Write back, word for word, the lines from the one containing "alarm clock [266,176,332,250]" to the end of the listing below. Include nothing else, and no pictures.

<<<<

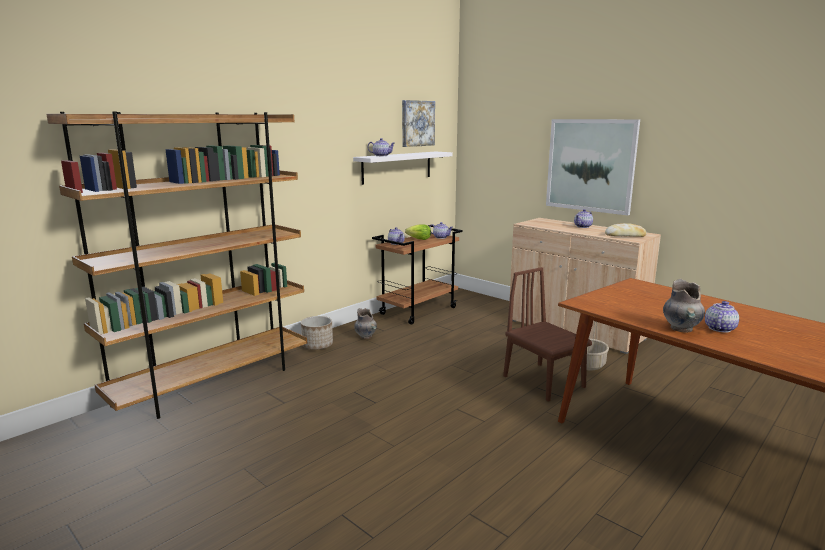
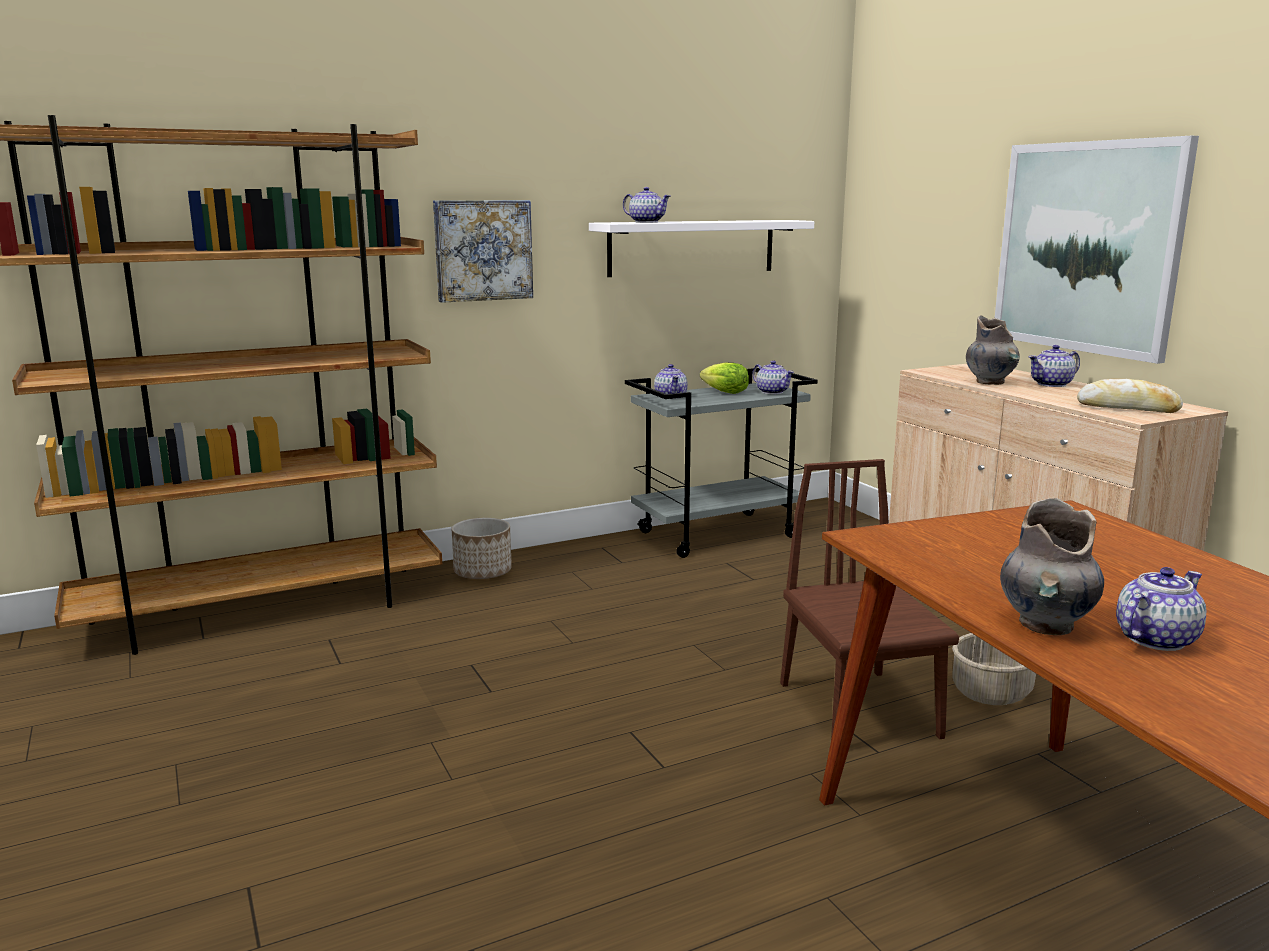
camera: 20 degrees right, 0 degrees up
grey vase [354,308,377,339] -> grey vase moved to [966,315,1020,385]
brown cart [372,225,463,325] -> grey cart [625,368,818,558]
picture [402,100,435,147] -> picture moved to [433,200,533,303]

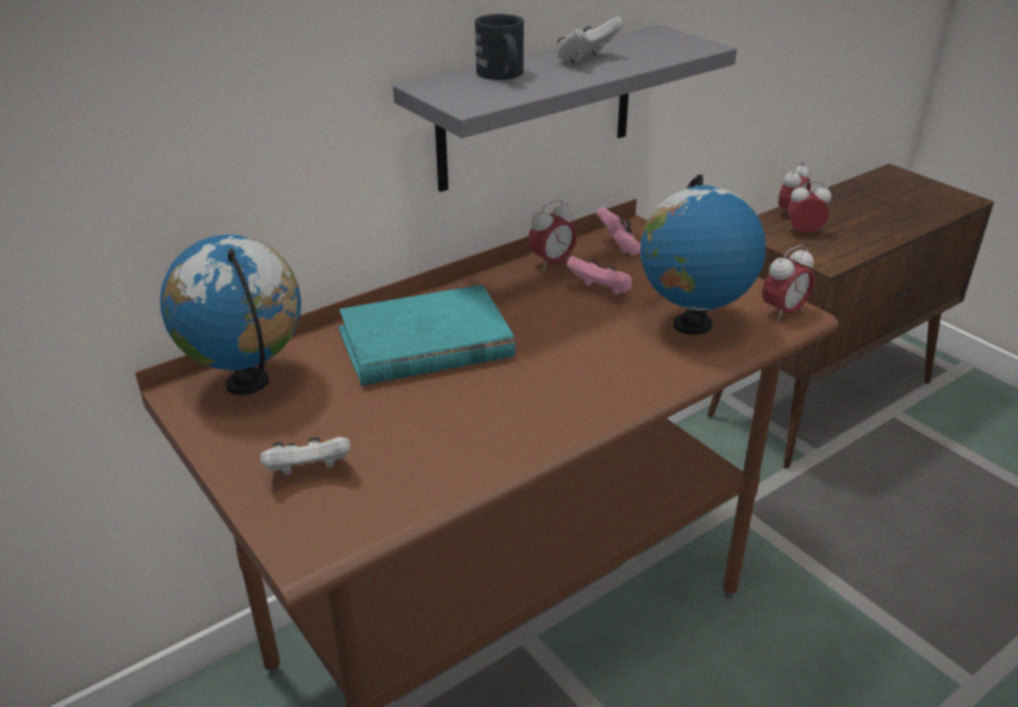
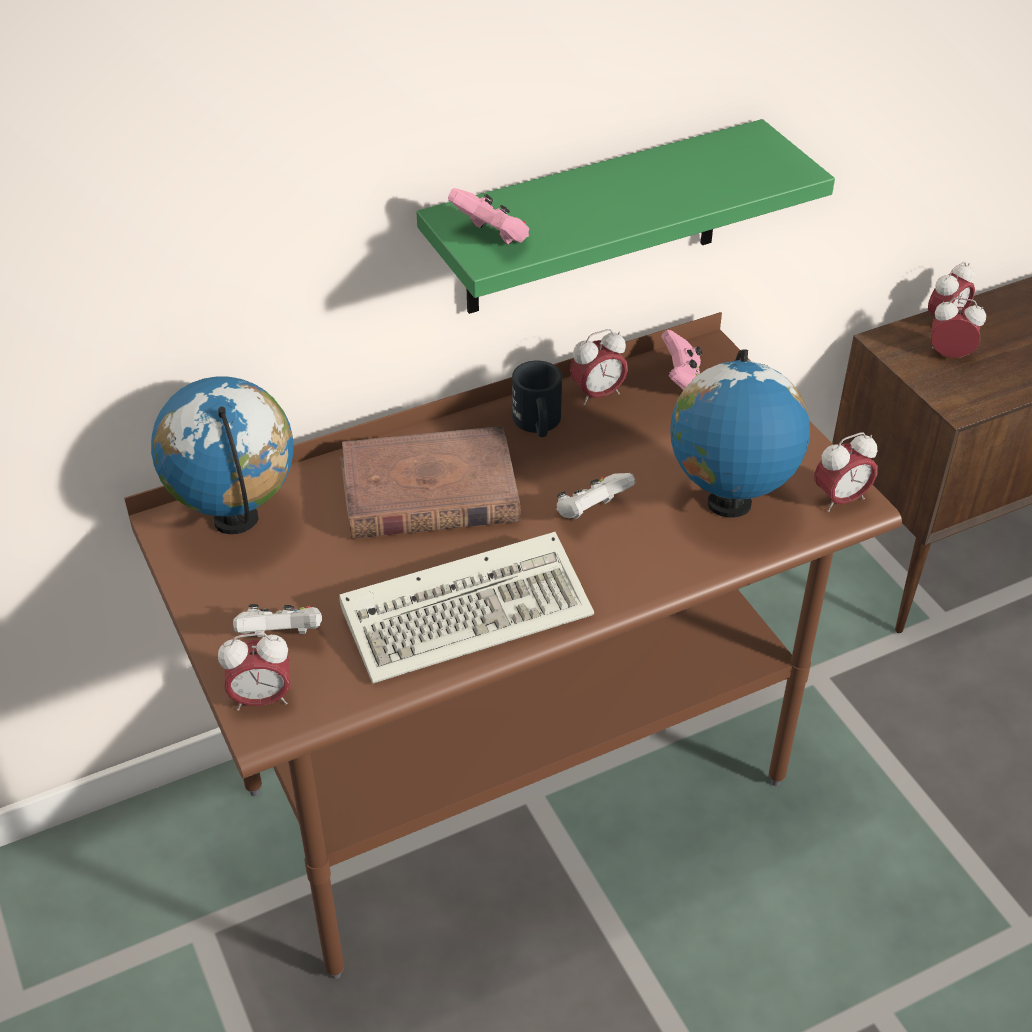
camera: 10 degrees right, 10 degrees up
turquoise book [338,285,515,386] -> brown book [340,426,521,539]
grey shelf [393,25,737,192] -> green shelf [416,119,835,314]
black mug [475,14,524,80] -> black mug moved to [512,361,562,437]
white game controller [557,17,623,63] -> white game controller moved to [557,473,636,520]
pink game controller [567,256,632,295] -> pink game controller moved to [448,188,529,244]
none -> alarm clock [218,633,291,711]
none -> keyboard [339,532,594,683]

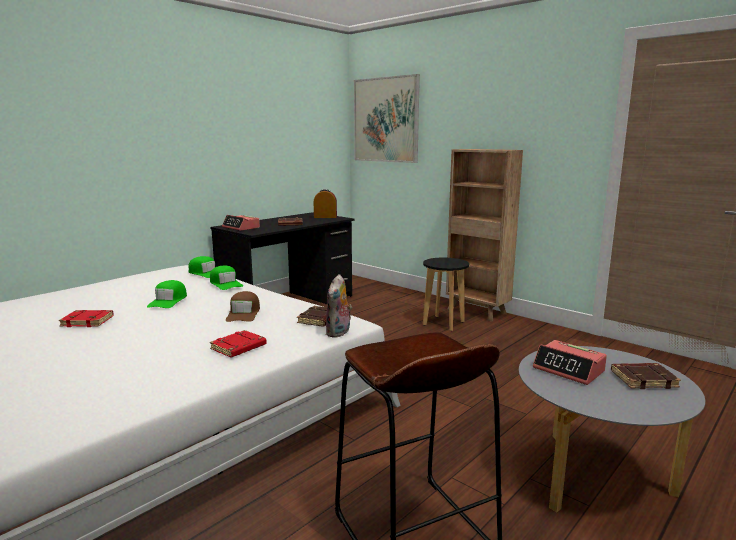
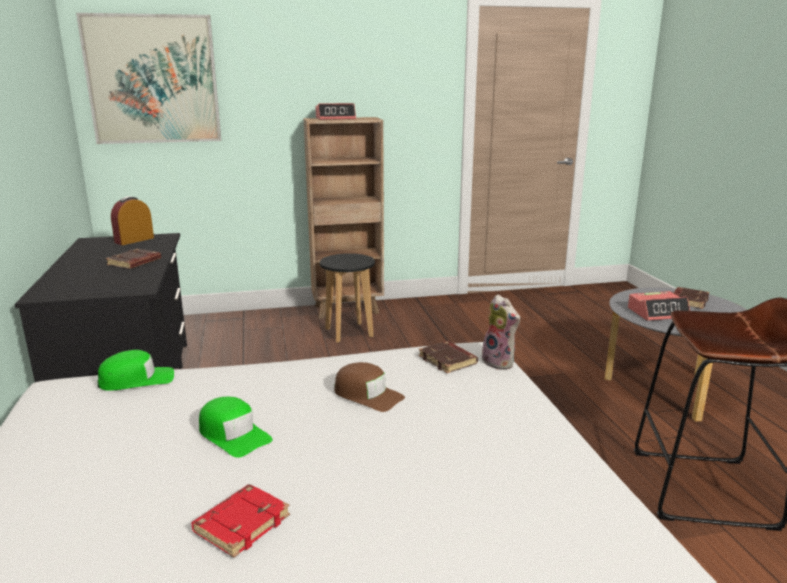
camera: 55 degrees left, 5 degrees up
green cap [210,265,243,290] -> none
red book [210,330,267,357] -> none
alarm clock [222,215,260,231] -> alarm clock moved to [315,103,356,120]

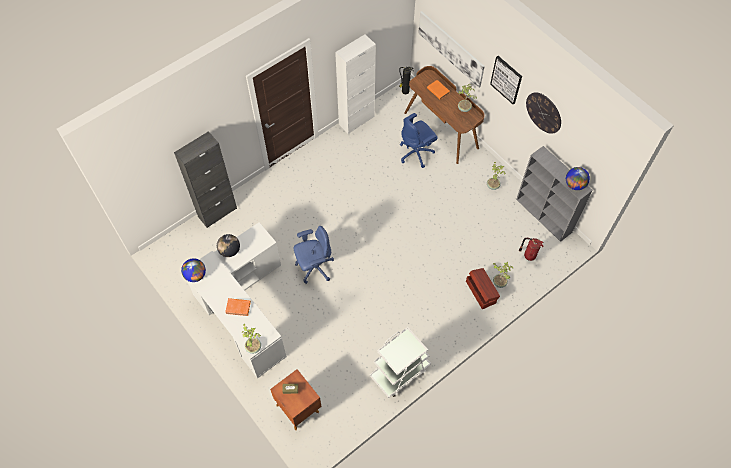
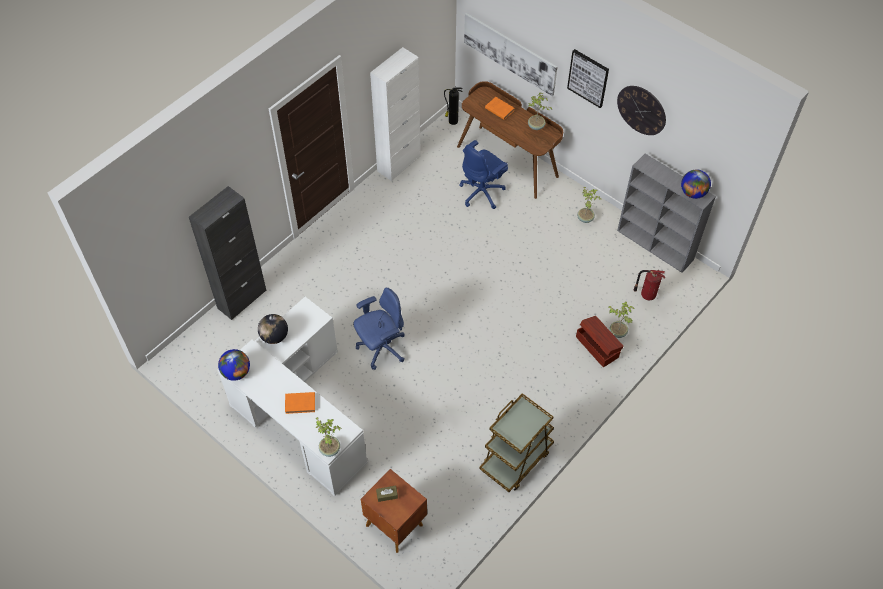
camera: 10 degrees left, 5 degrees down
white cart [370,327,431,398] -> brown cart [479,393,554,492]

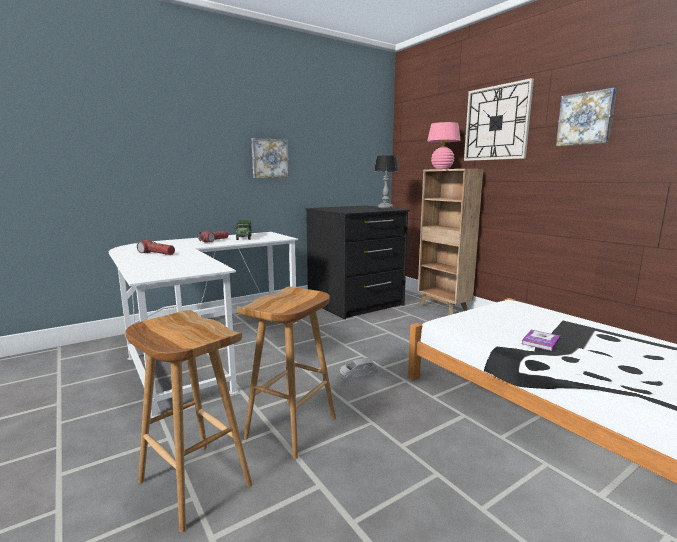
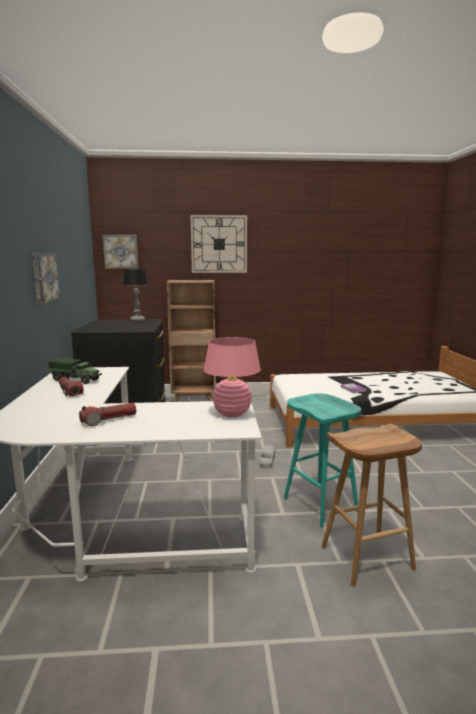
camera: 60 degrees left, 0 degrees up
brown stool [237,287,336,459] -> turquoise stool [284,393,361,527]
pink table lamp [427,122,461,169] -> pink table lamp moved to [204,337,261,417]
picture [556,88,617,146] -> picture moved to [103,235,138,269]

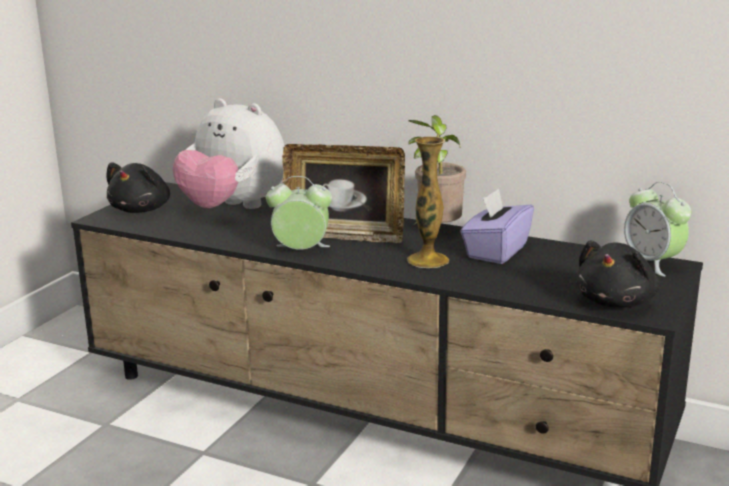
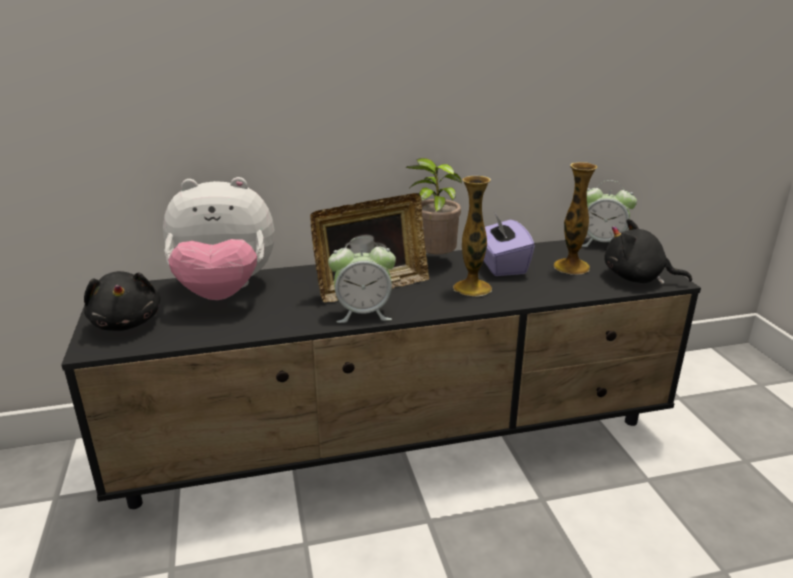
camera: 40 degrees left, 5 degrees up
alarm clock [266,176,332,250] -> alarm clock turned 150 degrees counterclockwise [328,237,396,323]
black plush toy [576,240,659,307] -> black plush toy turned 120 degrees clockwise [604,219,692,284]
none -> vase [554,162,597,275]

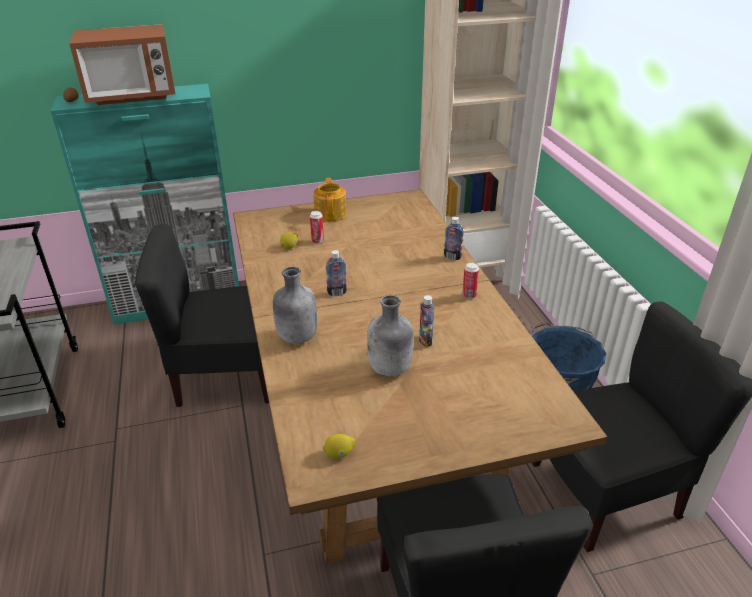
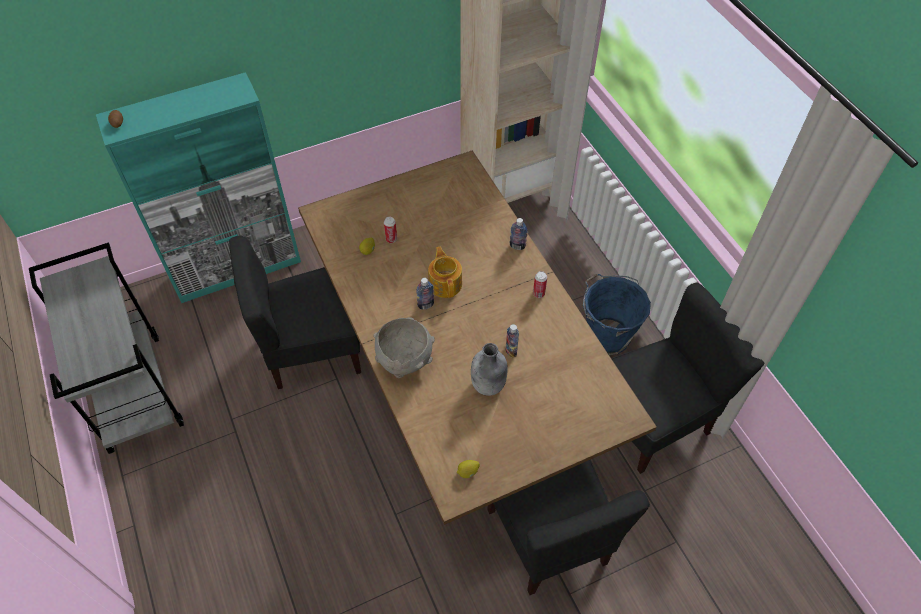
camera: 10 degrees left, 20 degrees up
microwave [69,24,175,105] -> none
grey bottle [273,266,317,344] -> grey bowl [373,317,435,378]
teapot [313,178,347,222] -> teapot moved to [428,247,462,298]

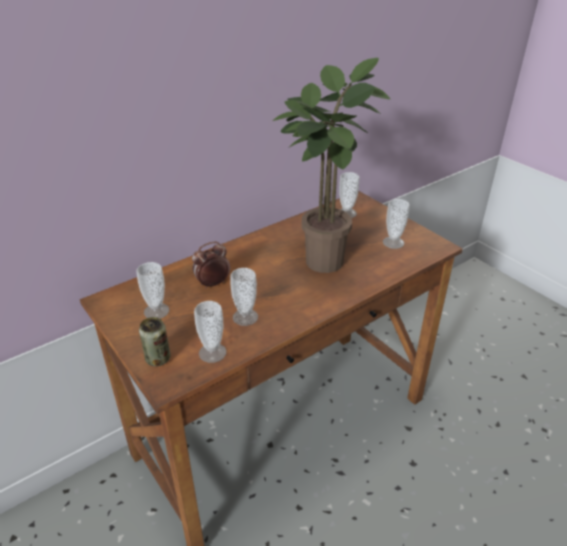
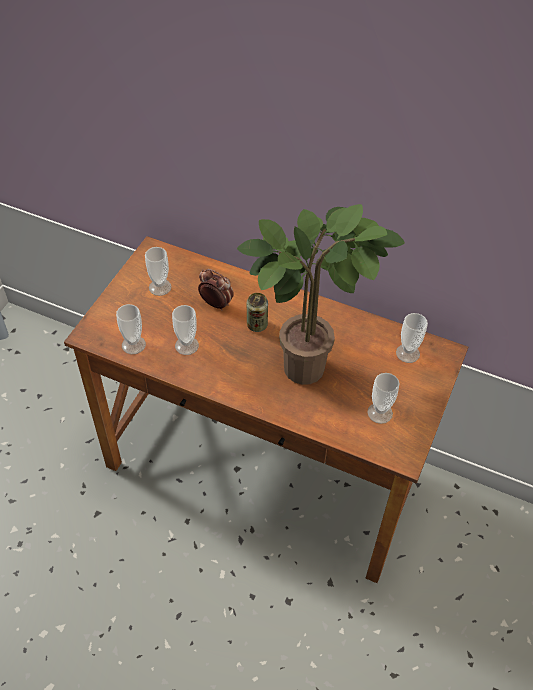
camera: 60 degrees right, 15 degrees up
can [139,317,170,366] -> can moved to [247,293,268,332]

>>>>

EXPECTED ANSWER =>
alarm clock [266,176,332,250] -> alarm clock turned 150 degrees counterclockwise [328,237,396,323]
black plush toy [576,240,659,307] -> black plush toy turned 120 degrees clockwise [604,219,692,284]
none -> vase [554,162,597,275]

camera: 10 degrees left, 20 degrees up
microwave [69,24,175,105] -> none
grey bottle [273,266,317,344] -> grey bowl [373,317,435,378]
teapot [313,178,347,222] -> teapot moved to [428,247,462,298]

camera: 60 degrees right, 15 degrees up
can [139,317,170,366] -> can moved to [247,293,268,332]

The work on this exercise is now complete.